Excerpt
>> begin

When Berenice pulls Frankie to her lap to calm her, John Henry jealously pinches his cousin, saying that he is sick. Thinking that he only wants attention, Berenice ignores his complaints. Frankie’s admitted lack of understanding about so many things ends with all three singing “His Eye Is on the Sparrow.”

When act 3, scene 1 begins, it is Sunday, and Berenice and T.T. are preparing refreshments for the wedding, which has just occurred offstage. Tension mounts because of a threatening storm, Honey’s volatile nerves, and Frankie’s plans to join the unsuspecting newlyweds. When John Henry announces that the couple is leaving, Frankie grabs her suitcase and rushes out. Offstage, the audience hears her begging to go with them. Finally, John Henry reports that Frankie’s uncle and father have ejected her forcibly from the wedding car.

Back in the kitchen, Frankie refuses to be consoled and announces that she is still leaving—she can go to Hollywood or join the merchant marines. She grabs her suitcase with her father’s gun in it and runs into the storm, followed by Mr. Addams and T.T.

As the storm continues, the lights go out in the kitchen on John Henry and Berenice. The scene closes as they admit their mutual fears.

>> end

Working data

>> begin

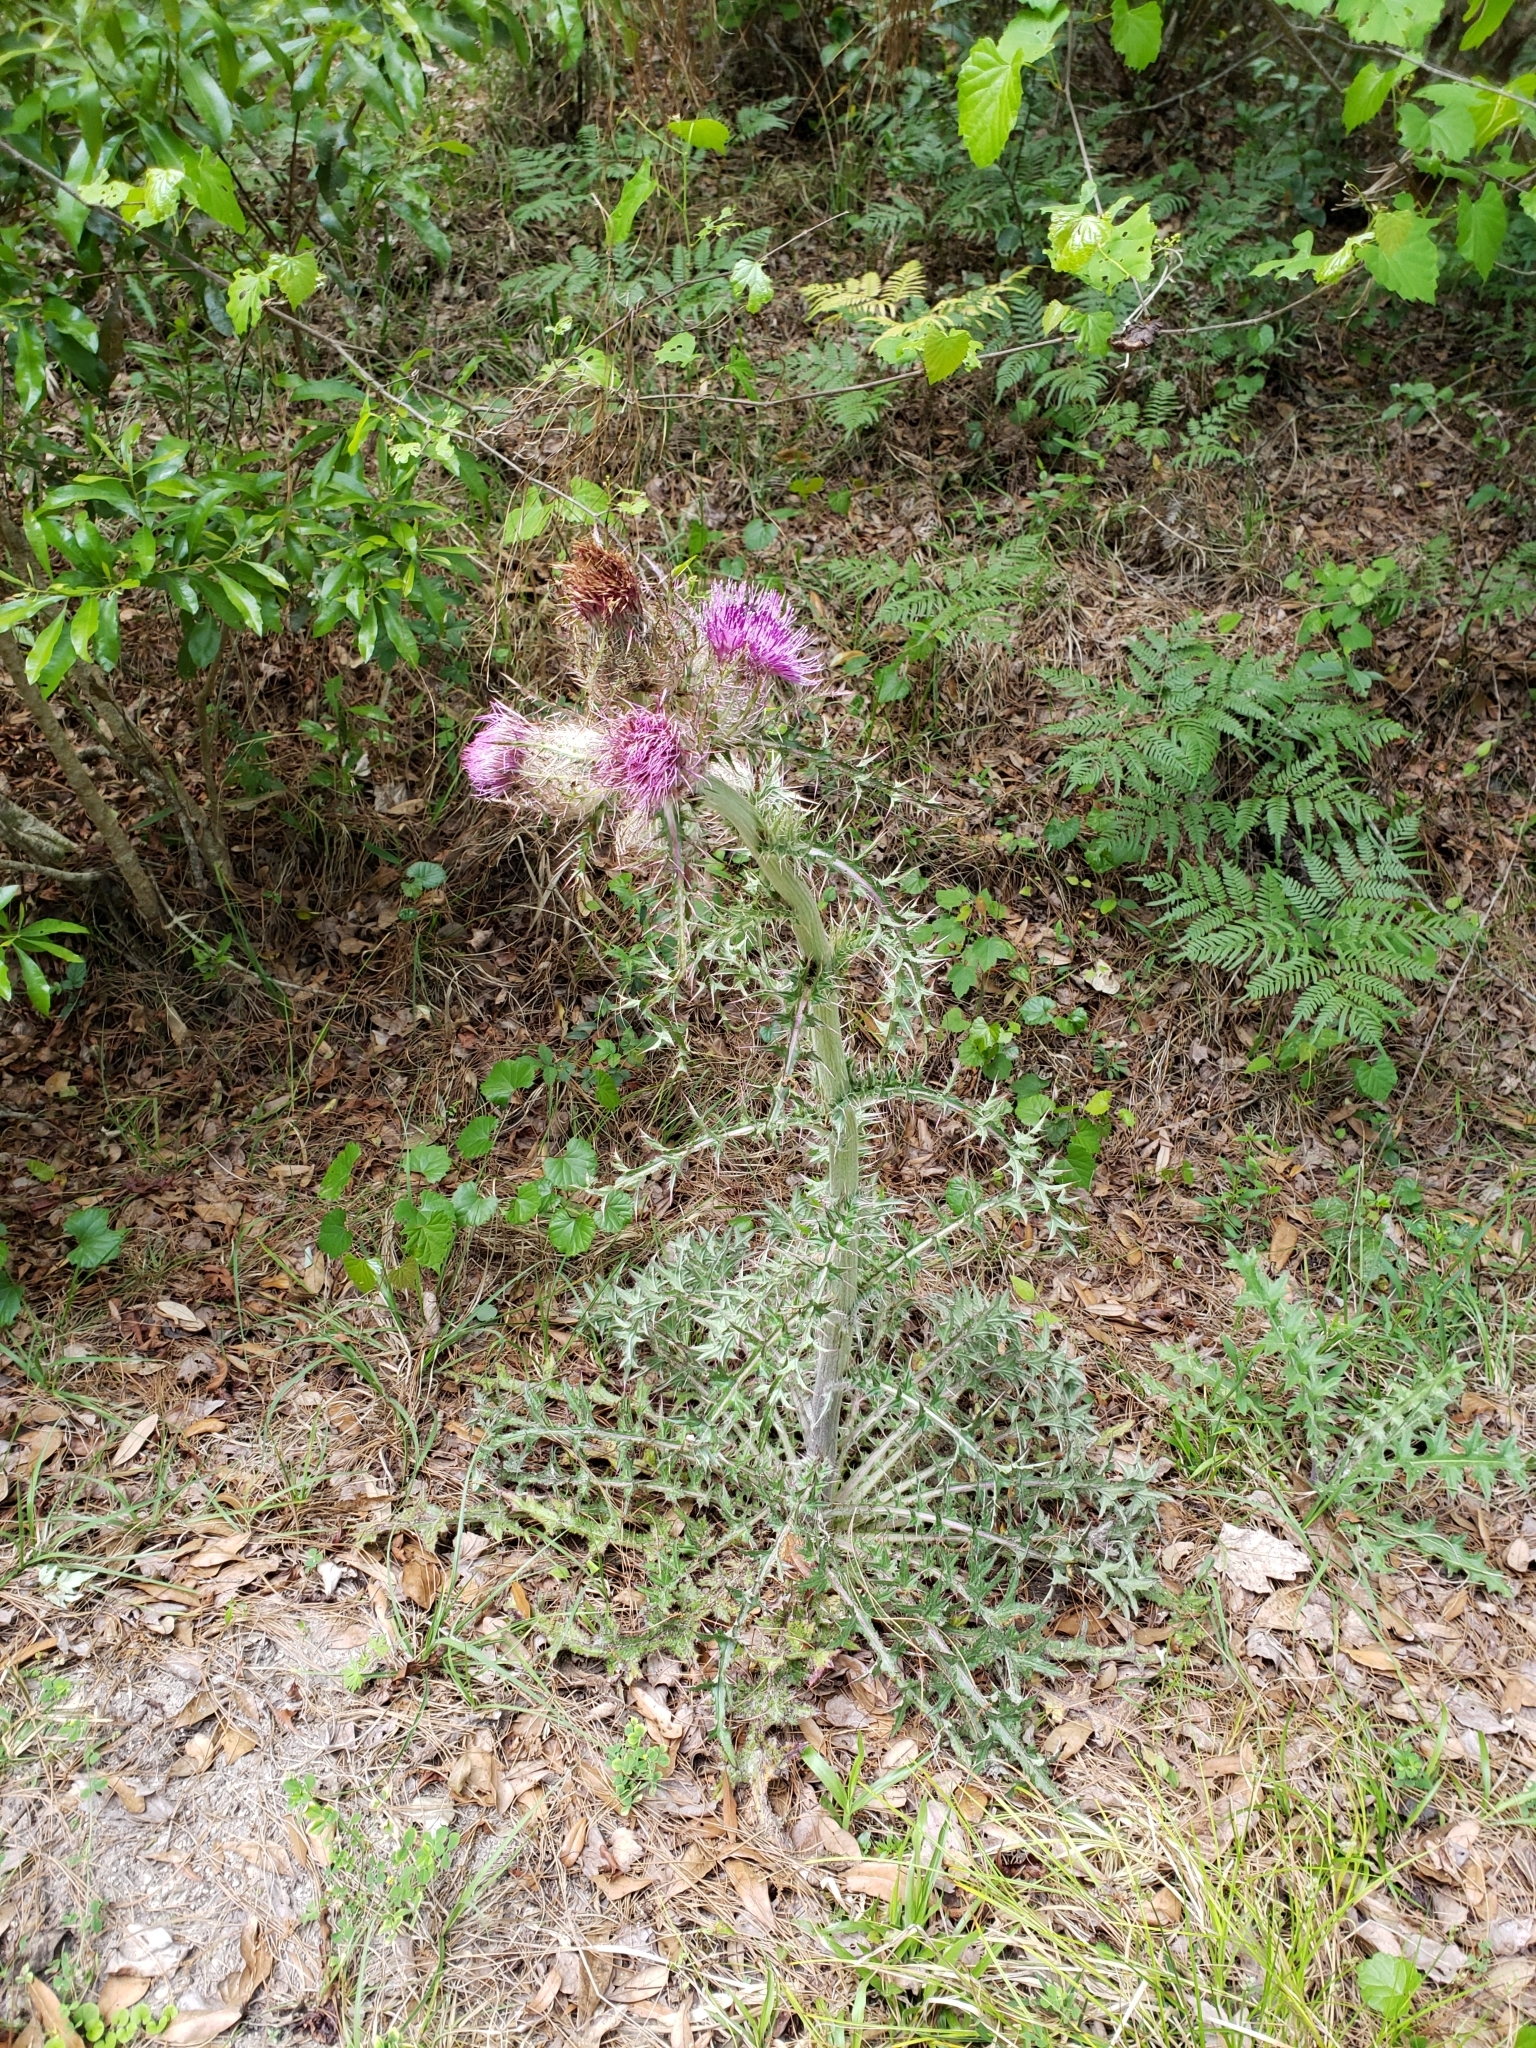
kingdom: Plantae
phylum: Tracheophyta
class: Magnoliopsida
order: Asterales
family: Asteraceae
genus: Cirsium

>> end
>> begin

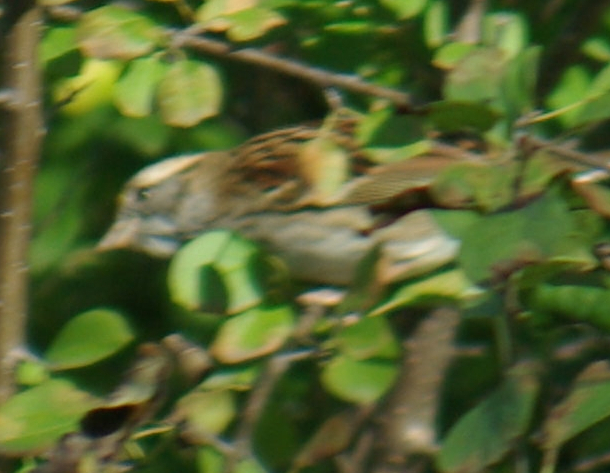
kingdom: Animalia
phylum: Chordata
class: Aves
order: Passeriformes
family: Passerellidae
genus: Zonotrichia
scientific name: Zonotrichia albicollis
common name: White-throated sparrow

>> end

Challenge 1
Reproduce the part of the play summary from "Back in the" to "Addams and T.T.".
Challenge 2
In the record lines from the line with "order: Passeriformes" to the line with "common name: White-throated sparrow", rename "common name" to "vernacular name" and leave everything else unchanged. Give back only those lines.
The records are unrelated to the play summary.

Full output 1
Back in the kitchen, Frankie refuses to be consoled and announces that she is still leaving—she can go to Hollywood or join the merchant marines. She grabs her suitcase with her father’s gun in it and runs into the storm, followed by Mr. Addams and T.T.

Full output 2
order: Passeriformes
family: Passerellidae
genus: Zonotrichia
scientific name: Zonotrichia albicollis
vernacular name: White-throated sparrow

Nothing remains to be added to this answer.